• _WORK INSTRUCTIONS_
1. Summarize the essay about a childhood friend and a church visit in two sentences.
2. Print the part of the essay about a childhood friend and a church visit that begins at the words "I have a friend" and stops after "over the years.".
3. Carry on the essay about a childhood friend and a church visit, starting after its final sentence.

• _EXTRACTED TEXT_
* START *
I have a friend who I have been close to ever since 4th grade. She was the first friend I had who had a bible next to her bed – one of those great big huge pretty white ones that a little girl might like. She memorized one line each night. She and her mom and other folks from her church would go out “canvassing” every weekend. I'm not sure if she was going door to door, or passing out leaflets or actually talking to people. I didn't understand whether she wanted people to come to her church or find Jesus or what the goal was. In 5th grade we both left our same 5th grade classroom to have a flute lesson with the regional band director. We have been pretty tight ever since then. Our approaches to Christianity have been very different. I have learned a lot from her over the years.
For example, one year many years ago when I went to visit her I and her family were going to church one Sunday morning during my visit. My only contact with church during those years was as a paid musician for weddings, memorials, and Sunday services. I had been to many different churches representing different religions and denominations. I loved them all but I didn't understand what they did in the services. Each religion and denomination had different atmospheres, different rituals, and different levels of fancy. As we were driving to church my friend explained what I would experience there. I was going to see a big theater space, I would experience an enacted scene about a bible lesson, a speaker, lots and lots of music, and people would be waving their arms a lot, and there might be speaking in tongues. And her two kids would be in the nursery and the parent that dropped them off would get a pager so that if they needed to come and get their child, they will get paged.
I hadn't experienced any of this before and I was pretty overwhelmed. I felt like I was in a small airport. People directing traffic, food courts, bookstores, coffee shops all inside the building. Most of that was because I am an introvert and don't really like big crowds, and a lot of course was because everything was new, and it was all within the realm of a subject that was unfamiliar to me. Just like when I was hired for a service, I was a happy respectful but ignorant observer.
* END *
• _DATA LISTING_
* START *
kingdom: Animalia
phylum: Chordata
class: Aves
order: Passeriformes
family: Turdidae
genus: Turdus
* END *
* START *
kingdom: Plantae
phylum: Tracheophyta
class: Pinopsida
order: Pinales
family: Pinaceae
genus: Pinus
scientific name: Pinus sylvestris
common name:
* END *
* START *
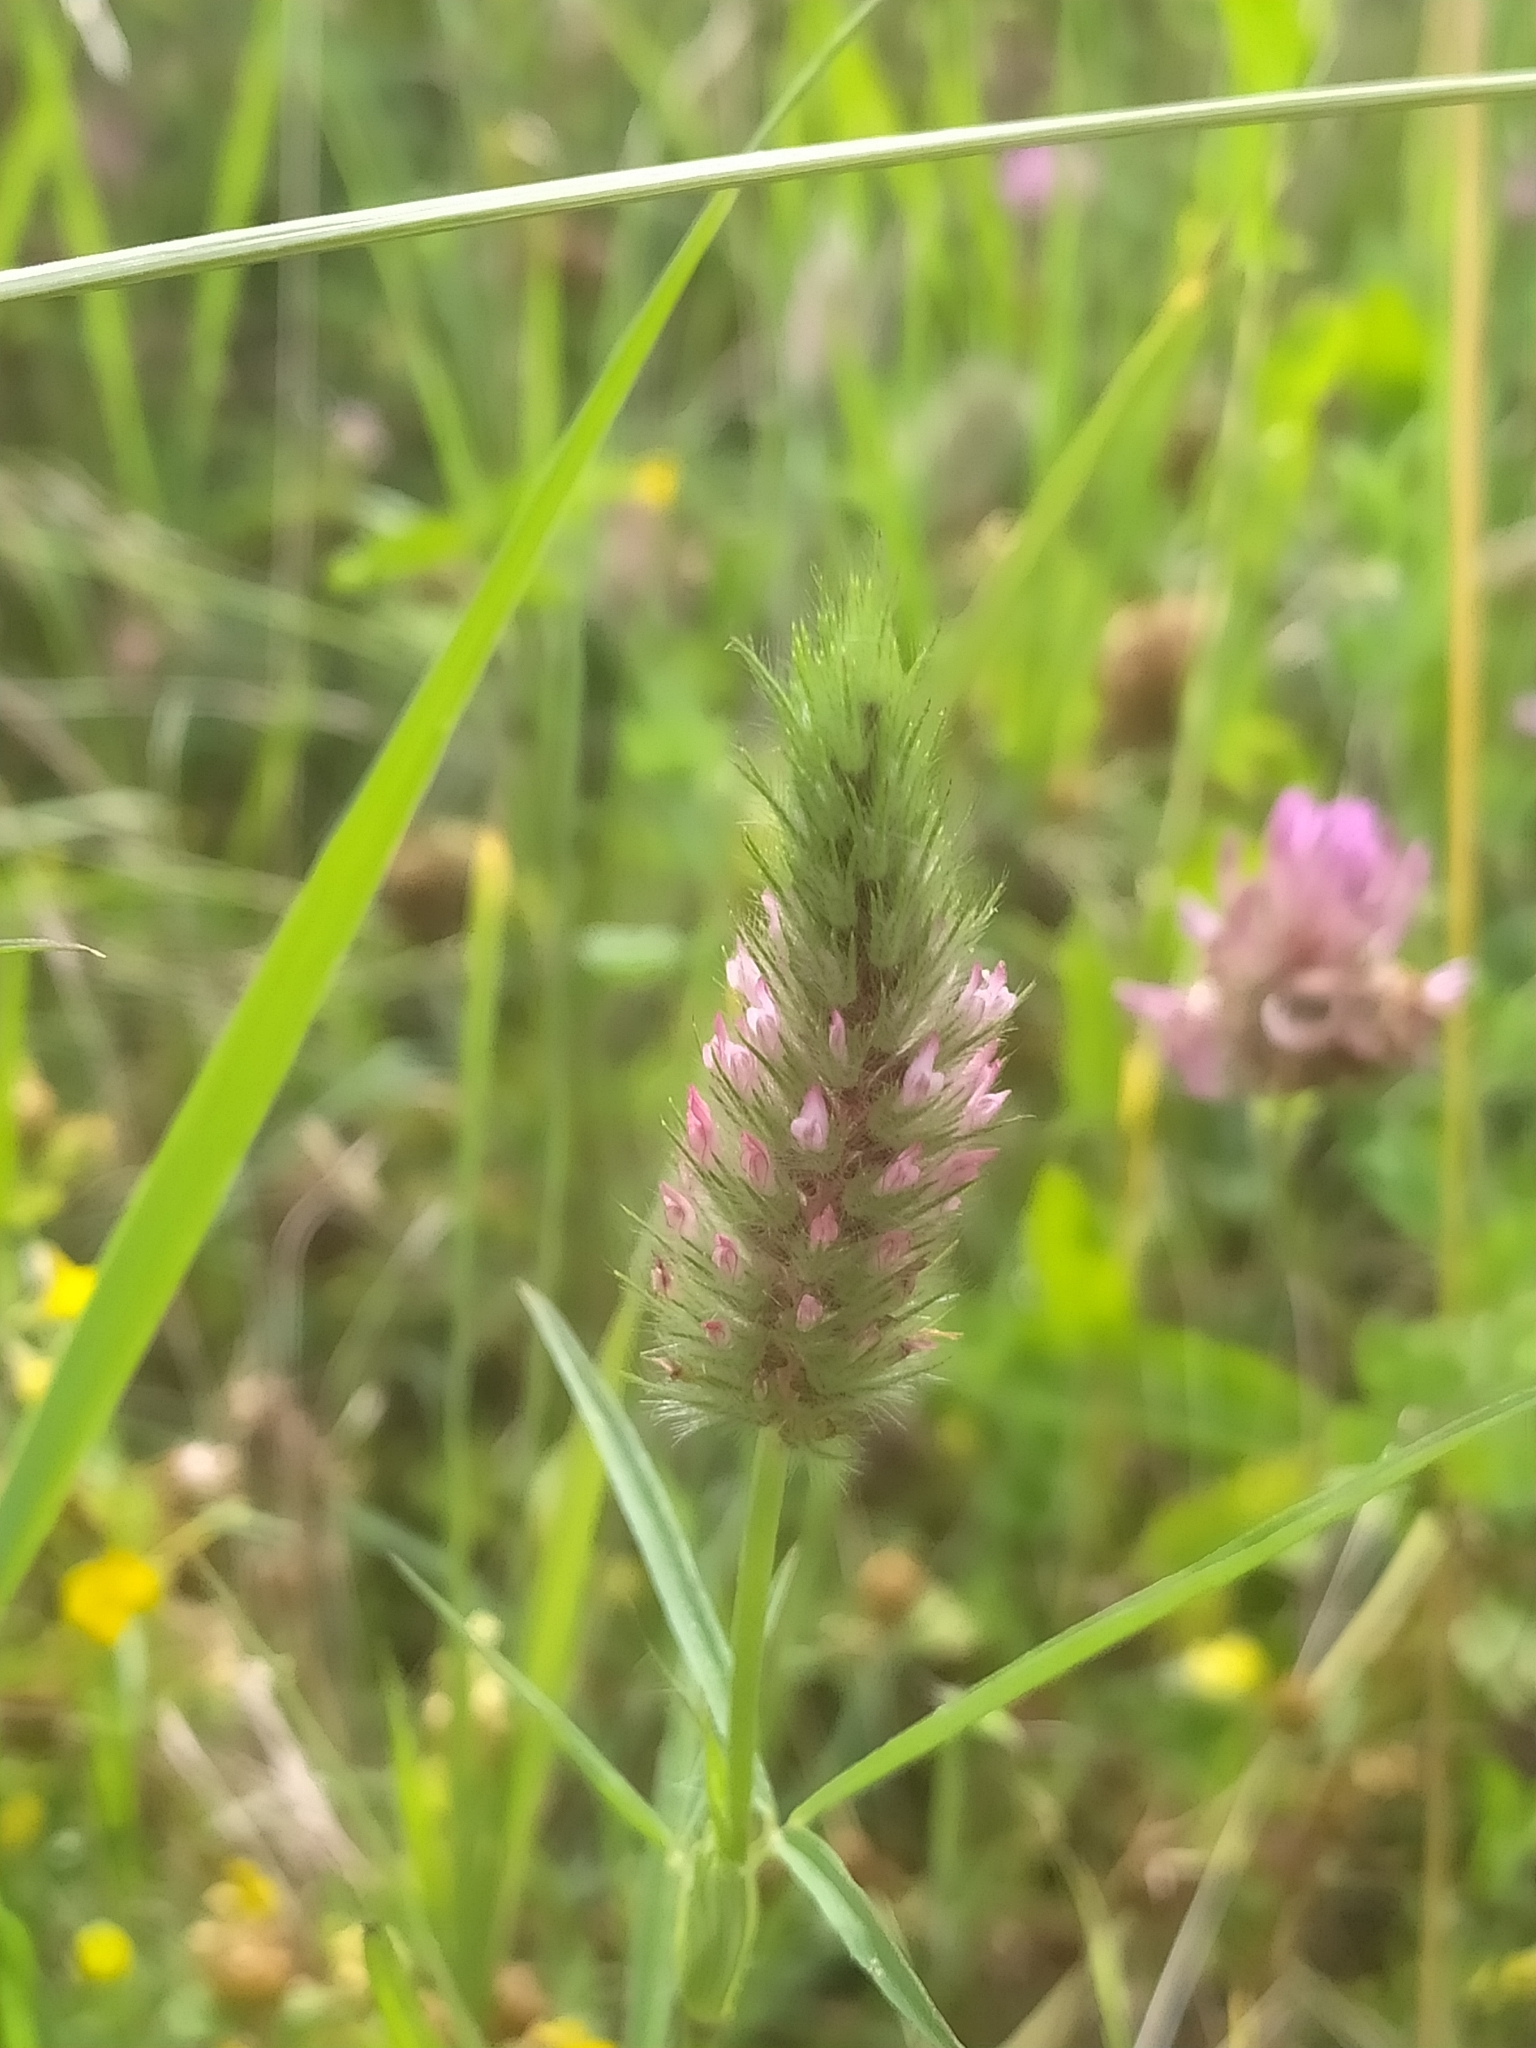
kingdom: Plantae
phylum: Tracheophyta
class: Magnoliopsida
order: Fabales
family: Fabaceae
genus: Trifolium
* END *
• _RESPONSES TO THE EXERCISE_
1. The writer has been close since 4th grade to a friend who kept a bible by her bed and went canvassing with her church, and although the two approach Christianity very differently, the writer has learned a lot from her. On a visit, the writer, whose only contact with church had been as a paid musician, went with the friend's family to a church with a big theater space, food courts, bookstores, and coffee shops and felt overwhelmed by it, partly because of being an introvert who dislikes big crowds.

2.
I have a friend who I have been close to ever since 4th grade. She was the first friend I had who had a bible next to her bed – one of those great big huge pretty white ones that a little girl might like. She memorized one line each night. She and her mom and other folks from her church would go out “canvassing” every weekend. I'm not sure if she was going door to door, or passing out leaflets or actually talking to people. I didn't understand whether she wanted people to come to her church or find Jesus or what the goal was. In 5th grade we both left our same 5th grade classroom to have a flute lesson with the regional band director. We have been pretty tight ever since then. Our approaches to Christianity have been very different. I have learned a lot from her over the years.

3.
After church we talked about the experience. It was a good experience overall but I was so unfamiliar with what was going on that I was uncomfortable knowing whether I should do what everyone else was doing or just sit still. It's hard enough in a church to know whether to stand or sit and why, but this was so much more confusing. Is it okay to clap after the band plays, do I really have to lift my arms, there are words on a screen but I don't know the melody, what do I do after the theater bit, can I laugh, should I shake someone's hand?
Our conversation especially about speaking in tongues was the most intriguing. I can't say that I understand all of what is happening then, but I have a lot of respect for it when it is authentic. I was most interested to know that what is spoken is gibberish to others, and the person speaking doesn't know the meaning of what they are saying. Speaking in tongues requires hearing as well – anything spoken requires interpretation. You can easily see how this could be a method of scamming folks when abused. As could many things any church does. To the outsider – whether it is from unbelief, disbelief, or living a different life – lack of understanding and respect for the other leads to making fun of, hurtful comments or harm and naïve take-aways.
Speaking in tongues is seen as a gift from God. You don't just decide to have it and work on it like a skill. The gift of interpretation is another gift. And beyond that, the meaning has to be affirmed and confirmed by others.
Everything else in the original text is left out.